Pour terminer, un mot sur les sens qui sont toujours autant flattés dans cette littérature toujours fleurie, riche en expressions et en saveurs. Sans doute mange-t-on moins que dans "le temple de la Grue Ecarlate", premier tome de la série, mais je pense que c'est surtout parce que les situations s'y prêtent moins. Il n'y a qu'un seul banquet, à l'arrivée de Tân, et, le reste du temps, on se nourrit presque sur le pouce, si je puis dire.

Et puis, comme si Tran-Nhut voulait faire un pied-de-nez au lecteur de la première enquête de son mandarin, où on en avait pour ses papilles, elle nous offre cette fois des situations qui ne stimulent guère l'appétit. D'abord, l'esclandre d'un mendiant atteint d'une maladie de peau dans un restaurant dont il réussit à chasser les clients au prix d'une ahurissante sarabande au milieu des plats. Ensuite, parce que Patte d'Ours, le cuisinier du Prince Bui, est sans doute le pire cuisinier que la terre ait porté... Un châtiment sans cesse renouvelé qui pousse les invités du Prince à aller se sustenter en ville, dans des lieux plus modestes mais où le risque d'empoisonnement reste moindre...

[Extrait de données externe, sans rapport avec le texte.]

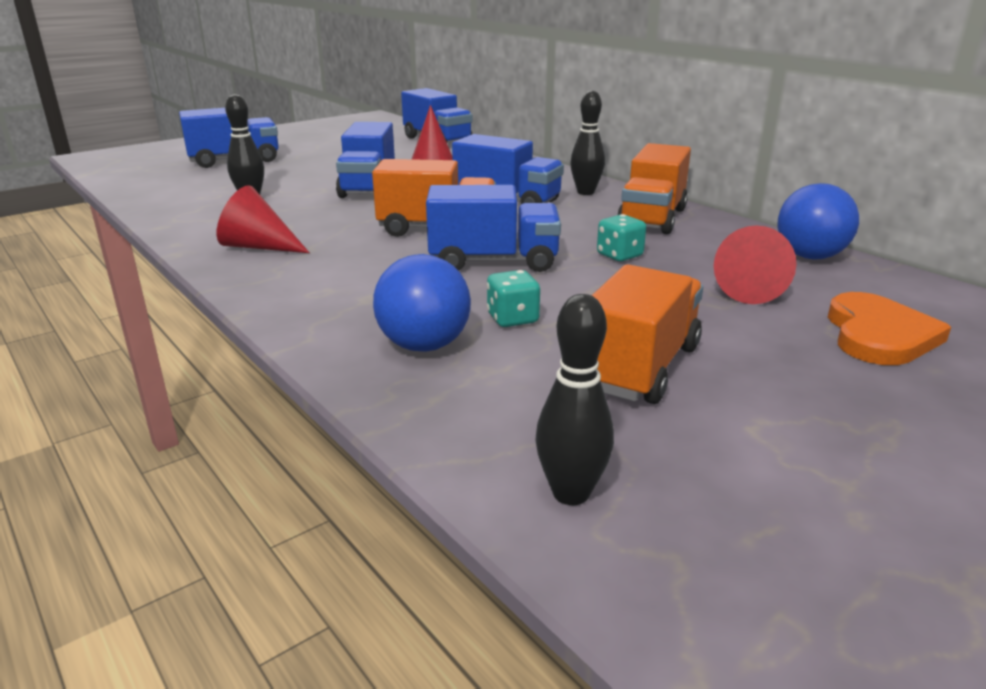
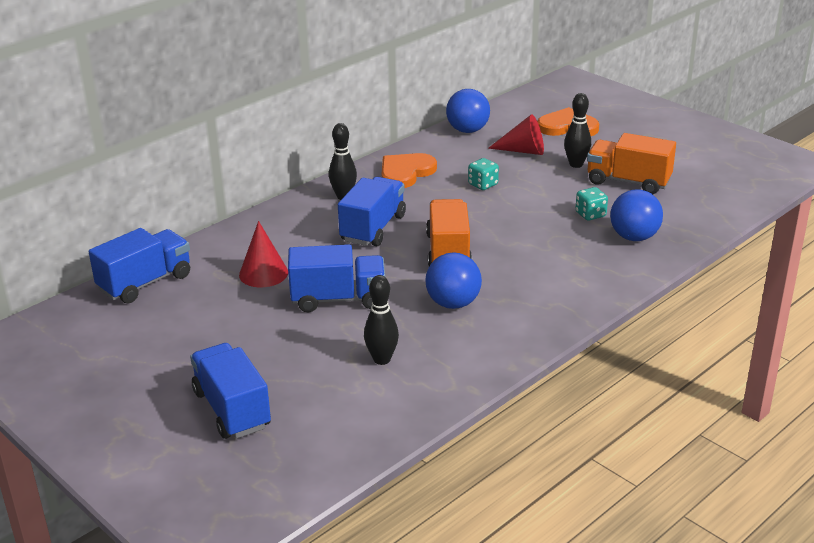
camera: 95 degrees left, 5 degrees up
red cone [217,185,309,253] -> none
blue truck [426,185,561,272] -> none
black bowling pin [536,294,614,505] -> black bowling pin moved to [564,93,591,168]
orange truck [617,143,691,234] -> orange heart [382,153,437,188]
none -> blue ball [425,252,482,309]

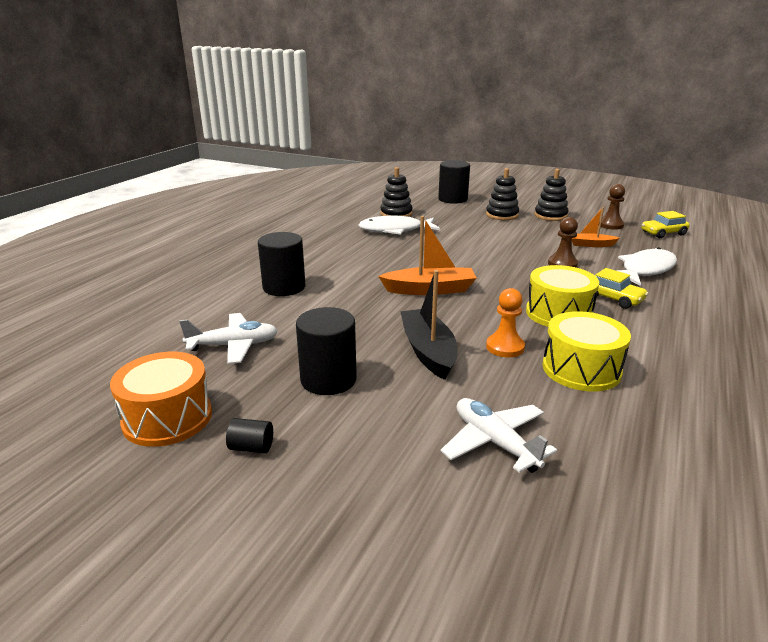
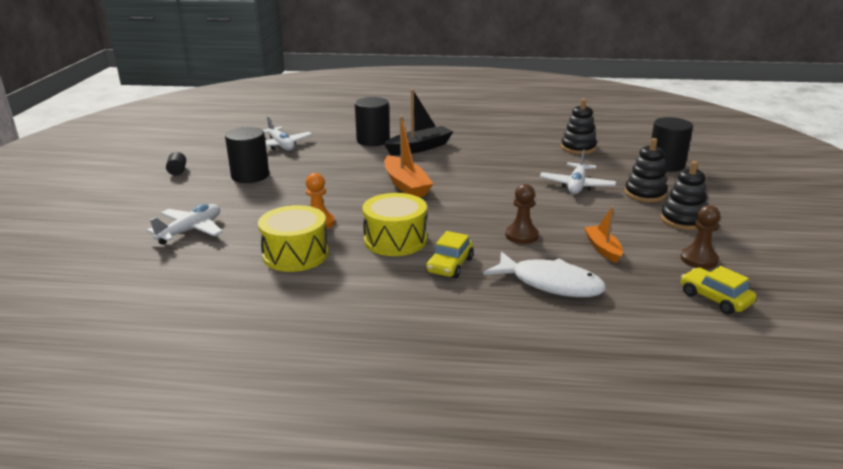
camera: 70 degrees right, 0 degrees up
orange drum [110,352,212,447] -> none
white fish [359,215,440,235] -> none
black boat [400,270,457,380] -> black boat moved to [384,89,454,156]
none -> white plane [540,149,616,194]

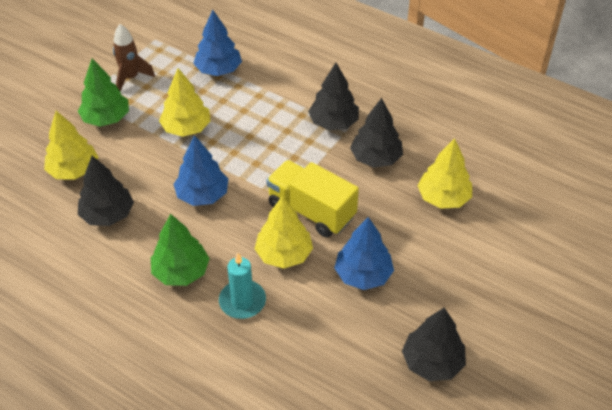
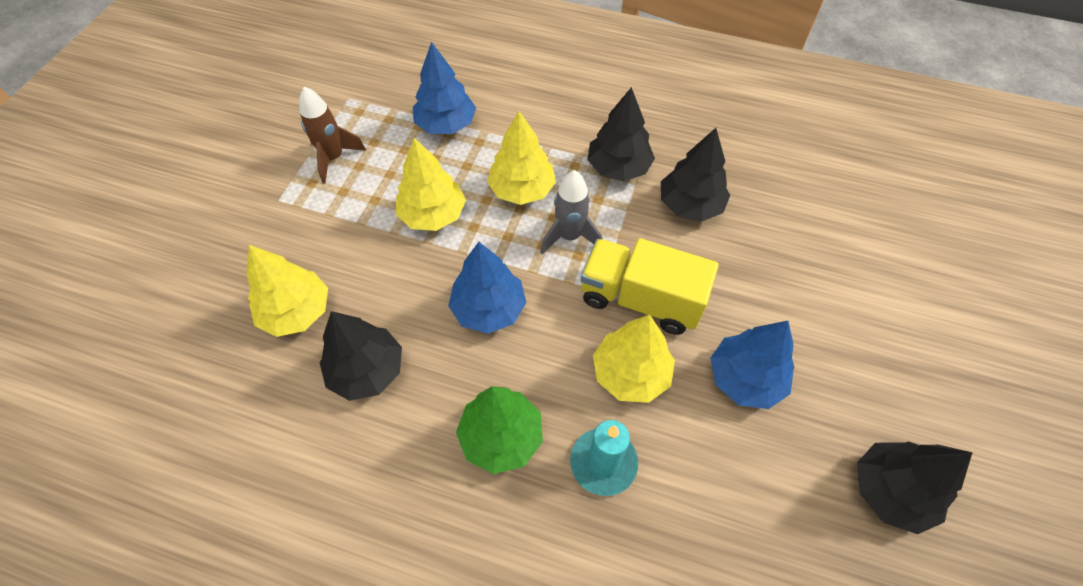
camera: 15 degrees left, 10 degrees up
green tree [78,59,129,127] -> none
yellow tree [417,138,472,209] -> yellow tree moved to [487,111,556,205]
none -> grey rocket [540,170,603,254]

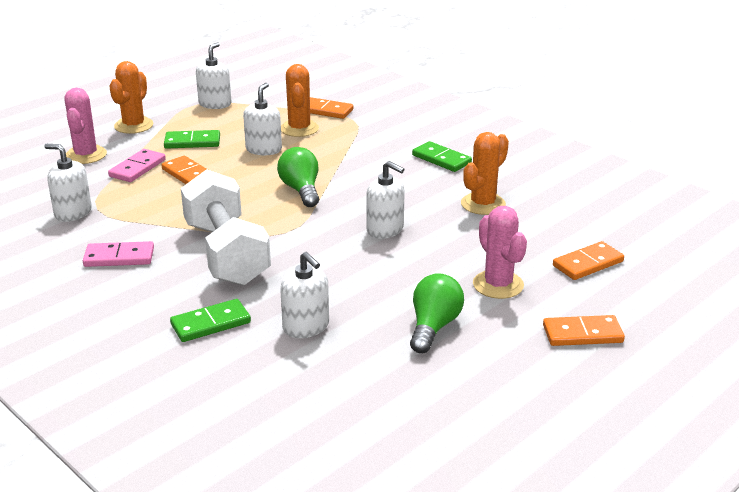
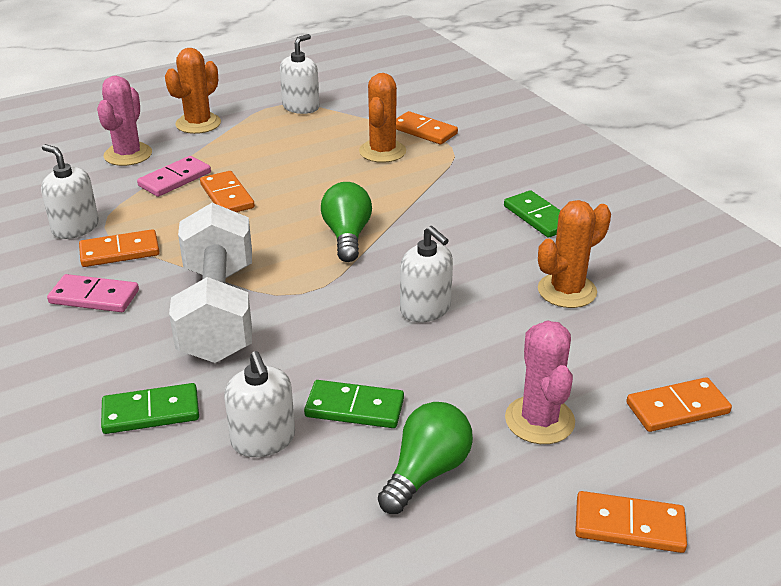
camera: 15 degrees right, 5 degrees up
green domino [164,130,220,149] -> green domino moved to [304,380,404,428]
white soap dispenser [243,83,282,155] -> none
none -> orange domino [79,229,160,267]

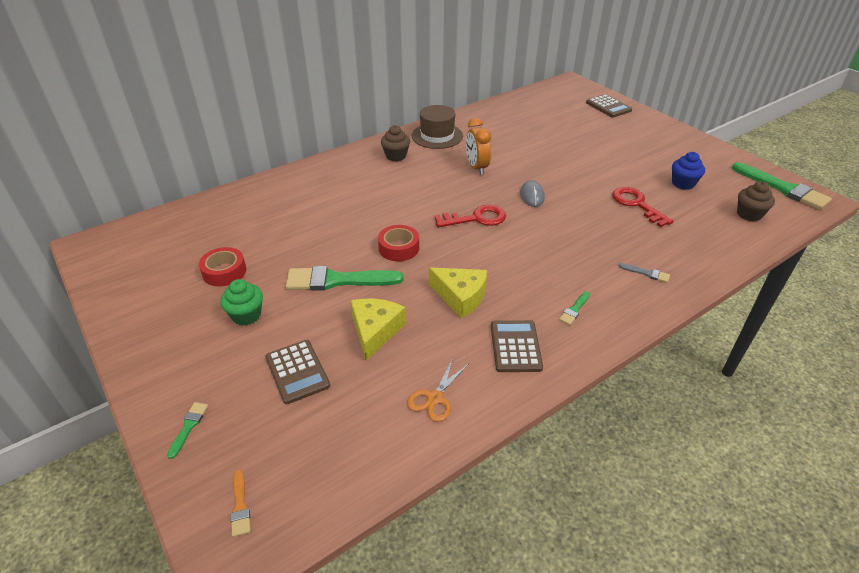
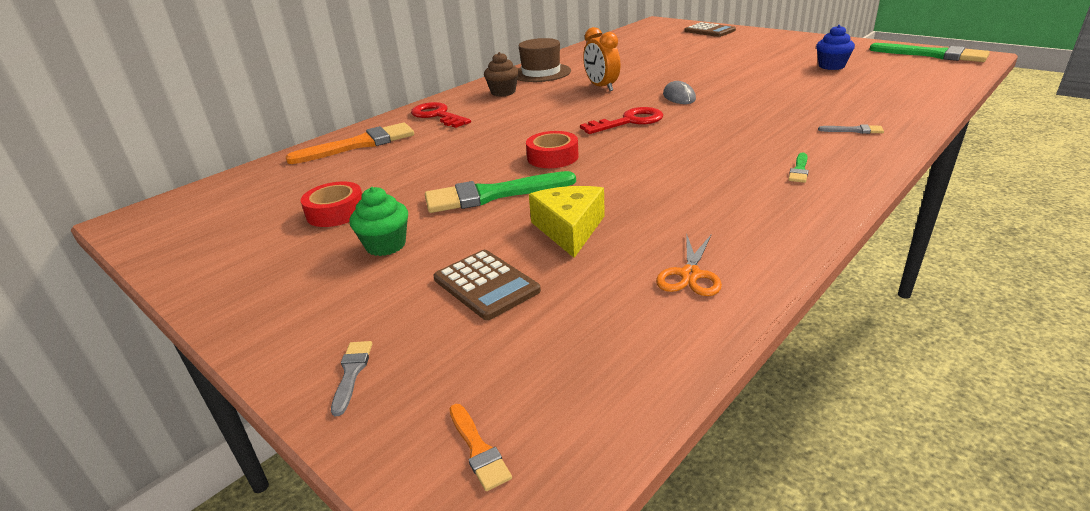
camera: 10 degrees left, 10 degrees down
green brush [167,402,208,459] -> grey brush [331,341,372,416]
yellow cheese [429,268,487,318] -> none
brown calculator [491,320,543,372] -> none
red key [612,187,674,227] -> red key moved to [411,102,471,128]
brown cupcake [737,181,775,221] -> none
none -> orange brush [286,123,414,164]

En conclusion, je me suis amusé comme un petit fou à suivre Tân et Dihn et à découvrir le Docteur Porc, qu'on devrait retrouver régulièrement par la suite. L'intrigue repose elle aussi sur des aspects culturels forts qui sont, il est vrai, détournés de leur but premier mais c'est aussi une façon pour Tran-Nhutde rejoindre les thèmes évoqués plus haut et, en particulier, cette imprégnation de croyances de toute la société vietnamienne.

Mais, cette enquête replonge également Tân dans ses années d'insouciance, la période des études... C'est un peu comme la chanson de Bruel, "Place des Grands Hommes", ce roman, même si les personnages ne se sont pas vraiment donnés rendez-vous. Inséparables avant un drame qui a fait voler leur amitié en éclats, les 3 amis se retrouvent presque par hasard et tout à changé, entre eux autant que dans leur existence individuelle.

Et, curieusement, il y a une espèce de renversement des valeurs : Hung, fils de prince, est mort avant d'avoir connu la carrière glorieuse qui lui était promise, Sen, fils de marquis, est devenu ermite, tandis que les deux étudiants issus des classes pauvres, Tân et Kiên, ont réussi, si on peut dire, en devenant mandarins, même s'il a fallu faire des sacrifices pour cela.

Difficile d'imaginer ces 4 étudiants, quelques années plutôt, se demander où ils seraient dans 5 ans et tomber juste, tant la situation présente est loin des rêves plein d'idéalisme qu'on peut nourrir à cet âge... Le roman repose sur la nostalgie de cet âge si particulier de la vie et du contraste saisissant qu'il peut offrir avec la réalité une fois atteint l'âge adulte. Tân, si intègre, si droit, parfois jusqu'à l'entêtement voire la désobéissance, retrouve son ami Kiên, devenu l'instrument de la justice cruelle instaurée par un prince puissant que la mort de son fils a rendu désenchanté, désabusé...

Une enquête forcément éprouvante pour Tân, aux prises avec un assassin redoutable et rusé, mais aussi avec  des sentiments contraires qui le bouleversent et peuvent entraver son raisonnement. Les passages loufoques sont heureusement là pour détendre quelque peu l'atmosphère, mais le coeur de cette enquête est là aussi très intéressant à la fois dans ses symboliques et dans ce qu'il révèle sur l'homme et la société dans laquelle il évolue.

Aucun doute, je m'attaquerai bientôt, forcément, à une autre enquête du Mandarin Tân, tant pour l'atmosphère de ces romans, que pour les personnages que Tran-Nhut a su non seulement créer, mais aussi mettre en scène, comme au théâtre, dans des registres aussi bien tragiques que comiques.